Might be the same exact car featured in the AUTObiography? How many of the Sprint Blue ones could possibly be in the hands of enthuiast owners? Either way there is a 1 in 10 chance!








http://fourtitude.rely.net/new...shtml
http://www.audiworld.com/news/...shtml
http://www.fourtitude.com/gall...ation




_Modified by G60 Carat at 3:04 PM 10-15-2008_


----------



## EK20 (Sep 28, 2004)

*Re: (G60 Carat)*


_Quote, originally posted by *G60 Carat* »_Might be the same exact car featured in the AUTObiography? How many of the Sprint Blue ones could possibly be in the hands of enthuiast owners? Either way there is a 1 in 10 chance!

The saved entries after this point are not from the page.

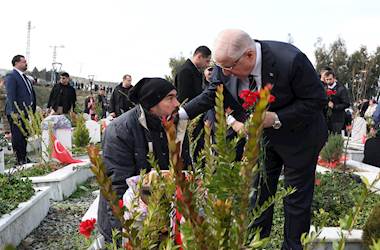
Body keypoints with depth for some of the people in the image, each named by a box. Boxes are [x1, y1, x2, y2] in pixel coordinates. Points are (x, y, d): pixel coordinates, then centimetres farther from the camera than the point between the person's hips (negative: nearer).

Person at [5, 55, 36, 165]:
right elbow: (10, 95, -17)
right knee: (17, 137, -2)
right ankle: (20, 160, 4)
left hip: (25, 111, 8)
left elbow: (31, 94, 20)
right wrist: (14, 112, -23)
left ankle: (24, 158, 23)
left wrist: (32, 109, 15)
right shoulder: (11, 76, -10)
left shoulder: (25, 77, 17)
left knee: (24, 136, 14)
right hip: (16, 113, -8)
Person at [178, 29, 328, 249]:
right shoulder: (227, 64, -18)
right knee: (258, 192, 12)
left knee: (297, 198, 7)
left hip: (298, 137, -4)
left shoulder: (291, 60, -34)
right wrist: (181, 113, -11)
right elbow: (213, 94, 0)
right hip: (260, 135, 5)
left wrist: (276, 119, -30)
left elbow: (317, 99, -23)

It'd be very unlikely that it _isn't_ the exact same one. I wish I could find out for she the guy who owned it at the time still owned it.


----------



## eurocars (Mar 10, 2004)

*Re: (EK20)*

Ok guys, YES it is same car. The snow pic was taken in his driveway.
He is a pure Audi entusiast and a very very nice guy.
Those ar's were shipped over to a Salt Lake City dealership for the 2002 winter Olympic games and used buy the German ski team, after the games the cars were sold, 10 cars were shipped.


----------



## EK20 (Sep 28, 2004)

*Re: (eurocars)*


_Quote, originally posted by *eurocars* »_Ok guys, YES it is same car. The snow pic was taken in his driveway.
He is a pure Audi entusiast and a very very nice guy.

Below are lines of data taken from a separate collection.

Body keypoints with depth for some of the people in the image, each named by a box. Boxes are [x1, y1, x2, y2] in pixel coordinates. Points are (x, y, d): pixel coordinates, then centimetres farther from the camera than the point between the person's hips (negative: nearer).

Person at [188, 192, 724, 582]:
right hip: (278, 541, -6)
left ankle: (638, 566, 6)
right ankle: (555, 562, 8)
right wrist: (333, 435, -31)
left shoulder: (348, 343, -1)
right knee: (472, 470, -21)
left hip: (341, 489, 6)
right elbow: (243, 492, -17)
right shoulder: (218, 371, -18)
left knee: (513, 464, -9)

Is he a member on here? I searched for the username from that first fourtitude link and couldn't find anything.


----------



## eurocars (Mar 10, 2004)

*Re: (EK20)*

Yes he is a memeber. Shot him an email this morning.


----------



## pendulum (Apr 29, 2001)

*Re: (eurocars)*

thanks for coming through there jon







http://****************.com/smile/emthup.gif


----------



## k2allroad (Aug 7, 2005)

*Re: (BabyFoodYellowGTI)*

Thanks Jon for ratting me out ;-) Right now, unfortunately, my ar is up at Barrier getting a new power steering pump put on. It's been there all week (had to have to order the part). I should be getting it back tomorrow.
As for the special paint. 1 of 10 is correct. Audi brought them in for the 02 games in Salt Lake all painted in Sprint Blue. Since Audi was not offering this color yet in the states back then I had a heck of a time getting Audi to ship me touch up paint from Germany. After the Olympics they were available for sale. I found mine on the internet sitting on a dealer lot Minneapolis w/ 33K on the clock. Bought it sight unseen and had it shipped out here and have never looked back. I personally have never had a car that does so many things so well. Utility, performance, fit and finish.......the overall package.


----------



## eurocars (Mar 10, 2004)

*Re: (k2allroad)*


_Quote, originally posted by *k2allroad* »_Thanks Jon for ratting me out ;-) 


Hey now, lying is not one of my strong suits, but at least I tried to say you were a nice guy.








Are we going to Portland?


----------



## eurocars (Mar 10, 2004)

*Re: (k2allroad)*


_Quote, originally posted by *k2allroad* »_Thanks Jon for ratting me out ;-) 


I hear the car is back. Like father like son, Ryan ratted this time, said he saw you when he was pulling into Jamba Juice.


----------



## pendulum (Apr 29, 2001)

*Re: (k2allroad)*

are there no good audi dealerships down by you guys? i noticed you said you took it to barrier (i love barrier, use them a lot), but that is very far from you guys.


----------



## k2allroad (Aug 7, 2005)

*Re: (BabyFoodYellowGTI)*

Larson Audi is down here in t-town. Barrier has mostly worked on the car and have been very happy with them.


----------